Professor Peckham is Director of the national Policy Research Unit in Commissioning and the Healthcare System, which undertook research, published in the online journal BMJ Open on 13 December, and found that CCGs have potentially competing agendas.

CCGs are membership bodies that were introduced in April this year as part of a major restructuring of health and social care services in England. They replaced primary care trusts (PCTs). The aim of the restructuring was to boost the accountability of those responsible for commissioning care for patients while at the same time giving them greater autonomy than that enjoyed by their predecessor organisations.

The researchers, led by the University of Manchester, studied the developing accountability relationships of eight CCGs. Between September 2011 and June 2012, they interviewed 91 people, including family doctors (GPs), managers, and governing body members; carried out 439 hours of observation in many different types of meetings; and analysed a wide range of documents.

CCGs are externally accountable to NHS England (the government); Monitor (the regulator), Health and Wellbeing Boards (public health and social care); the local Health Watch (patients); the public; local medical committees (GP bodies); and the local authority Overview and Scrutiny Committee (public health). They are also internally accountable to the CCG governing body, member practices and locality groups.

However, the report points out that the accountability relationship with NHS England is the only one that is clearly defined and where sanctions apply.

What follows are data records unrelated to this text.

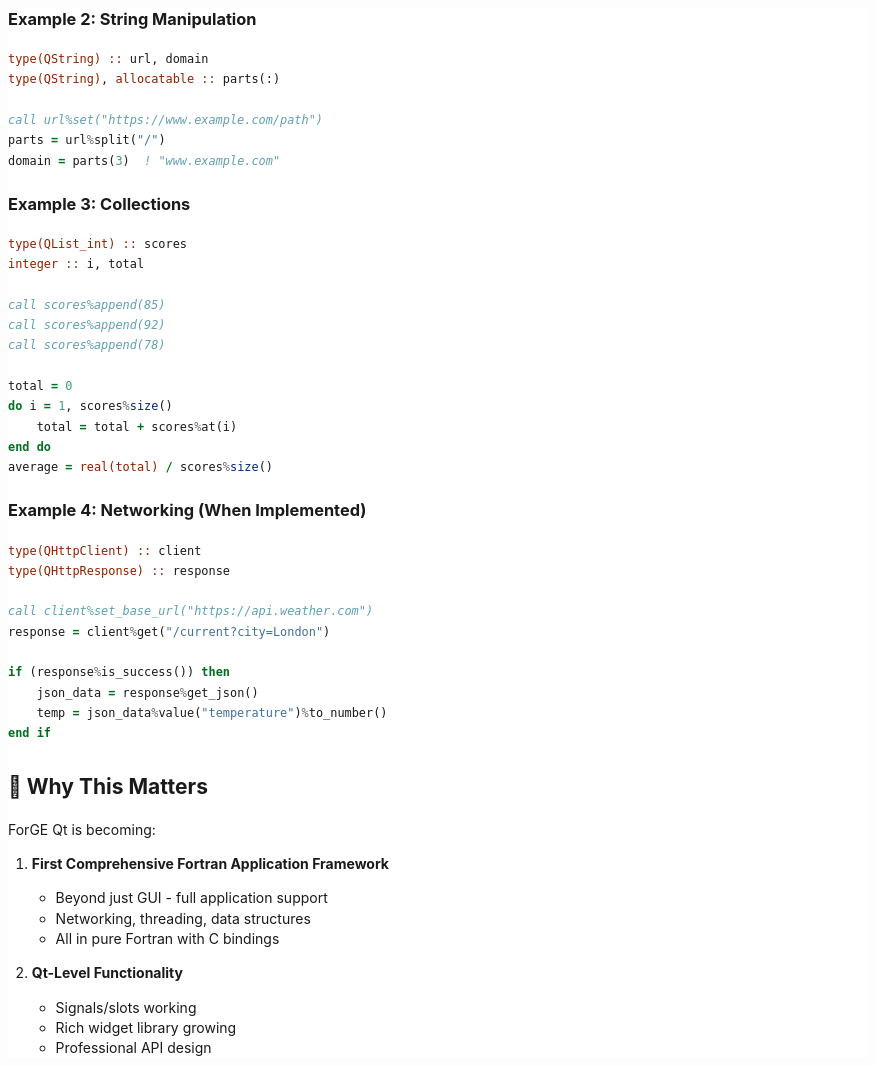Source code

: ### Example 2: String Manipulation

```fortran
type(QString) :: url, domain
type(QString), allocatable :: parts(:)

call url%set("https://www.example.com/path")
parts = url%split("/")
domain = parts(3)  ! "www.example.com"
```

### Example 3: Collections

```fortran
type(QList_int) :: scores
integer :: i, total

call scores%append(85)
call scores%append(92)
call scores%append(78)

total = 0
do i = 1, scores%size()
    total = total + scores%at(i)
end do
average = real(total) / scores%size()
```

### Example 4: Networking (When Implemented)

```fortran
type(QHttpClient) :: client
type(QHttpResponse) :: response

call client%set_base_url("https://api.weather.com")
response = client%get("/current?city=London")

if (response%is_success()) then
    json_data = response%get_json()
    temp = json_data%value("temperature")%to_number()
end if
```

## 🌟 Why This Matters

ForGE Qt is becoming:

1. **First Comprehensive Fortran Application Framework**
   - Beyond just GUI - full application support
   - Networking, threading, data structures
   - All in pure Fortran with C bindings

2. **Qt-Level Functionality**
   - Signals/slots working
   - Rich widget library growing
   - Professional API design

Professor Peckham, who is Director of the University’s Centre for Health Services Studies, said: ‘We concluded that CCGs are indeed more accountable than PCTs. In fact, they “are at the centre of complex web of accountability relationships, both internal and external”.

‘However, whether this translates into being more responsive, or more easily held to account, remains to be seen.’

Dr Kath Checkland, from the Centre for Primary Care at the University of Manchester, who led the research, said: ‘This early study raises some important issues and concerns, including the risk that the different bodies to whom CCGs are accountable will have differing, or conflicting, agendas, and the lack of clarity over the operation of sanction regimes.’